Recorded data:
########

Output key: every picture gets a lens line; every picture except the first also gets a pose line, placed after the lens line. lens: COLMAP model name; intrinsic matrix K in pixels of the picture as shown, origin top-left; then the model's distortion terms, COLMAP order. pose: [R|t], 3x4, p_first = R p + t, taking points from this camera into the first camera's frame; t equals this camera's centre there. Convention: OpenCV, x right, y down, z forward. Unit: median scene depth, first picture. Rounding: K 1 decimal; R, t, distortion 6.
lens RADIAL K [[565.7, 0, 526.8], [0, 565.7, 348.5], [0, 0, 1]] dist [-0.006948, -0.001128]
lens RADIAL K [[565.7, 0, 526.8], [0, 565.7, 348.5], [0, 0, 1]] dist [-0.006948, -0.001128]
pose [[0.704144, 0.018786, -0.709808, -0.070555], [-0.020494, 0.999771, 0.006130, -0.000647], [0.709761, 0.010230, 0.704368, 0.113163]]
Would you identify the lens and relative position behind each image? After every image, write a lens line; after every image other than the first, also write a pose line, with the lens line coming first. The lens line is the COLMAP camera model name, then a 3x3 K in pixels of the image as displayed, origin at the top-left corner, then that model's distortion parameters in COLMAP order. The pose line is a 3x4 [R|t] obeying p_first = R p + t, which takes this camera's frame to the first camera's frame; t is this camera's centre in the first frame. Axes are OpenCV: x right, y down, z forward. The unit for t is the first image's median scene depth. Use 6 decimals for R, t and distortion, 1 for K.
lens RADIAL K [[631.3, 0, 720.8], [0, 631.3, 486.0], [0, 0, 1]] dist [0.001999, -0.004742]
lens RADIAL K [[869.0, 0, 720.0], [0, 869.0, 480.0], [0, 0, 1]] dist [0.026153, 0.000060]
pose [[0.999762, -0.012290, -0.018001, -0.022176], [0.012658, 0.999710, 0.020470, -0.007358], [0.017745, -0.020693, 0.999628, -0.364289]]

########

Your objective →
Reproduce the records above, replacing every "pose line" with "motion line" and leaving everything else unchanged.

Answer to this task →
Output key: every picture gets a lens line; every picture except the first also gets a motion line, placed after the lens line. lens: COLMAP model name; intrinsic matrix K in pixels of the picture as shown, origin top-left; then the model's distortion terms, COLMAP order. pose: [R|t], 3x4, p_first = R p + t, taking points from this camera into the first camera's frame; t equals this camera's centre there. Convention: OpenCV, x right, y down, z forward. Unit: median scene depth, first picture. Rounding: K 1 decimal; R, t, distortion 6.
lens RADIAL K [[565.7, 0, 526.8], [0, 565.7, 348.5], [0, 0, 1]] dist [-0.006948, -0.001128]
lens RADIAL K [[565.7, 0, 526.8], [0, 565.7, 348.5], [0, 0, 1]] dist [-0.006948, -0.001128]
pose [[0.704144, 0.018786, -0.709808, -0.070555], [-0.020494, 0.999771, 0.006130, -0.000647], [0.709761, 0.010230, 0.704368, 0.113163]]
Would you identify the lens and relative position behind each image? After every image, write a lens line; after every image other than the first, also write a motion line, with the lens line coming first. The lens line is the COLMAP camera model name, then a 3x3 K in pixels of the image as displayed, origin at the top-left corner, then that model's distortion parameters in COLMAP order. The motion line is a 3x4 [R|t] obeying p_first = R p + t, which takes this camera's frame to the first camera's frame; t is this camera's centre in the first frame. Axes are OpenCV: x right, y down, z forward. The unit for t is the first image's median scene depth. Use 6 decimals for R, t and distortion, 1 for K.
lens RADIAL K [[631.3, 0, 720.8], [0, 631.3, 486.0], [0, 0, 1]] dist [0.001999, -0.004742]
lens RADIAL K [[869.0, 0, 720.0], [0, 869.0, 480.0], [0, 0, 1]] dist [0.026153, 0.000060]
pose [[0.999762, -0.012290, -0.018001, -0.022176], [0.012658, 0.999710, 0.020470, -0.007358], [0.017745, -0.020693, 0.999628, -0.364289]]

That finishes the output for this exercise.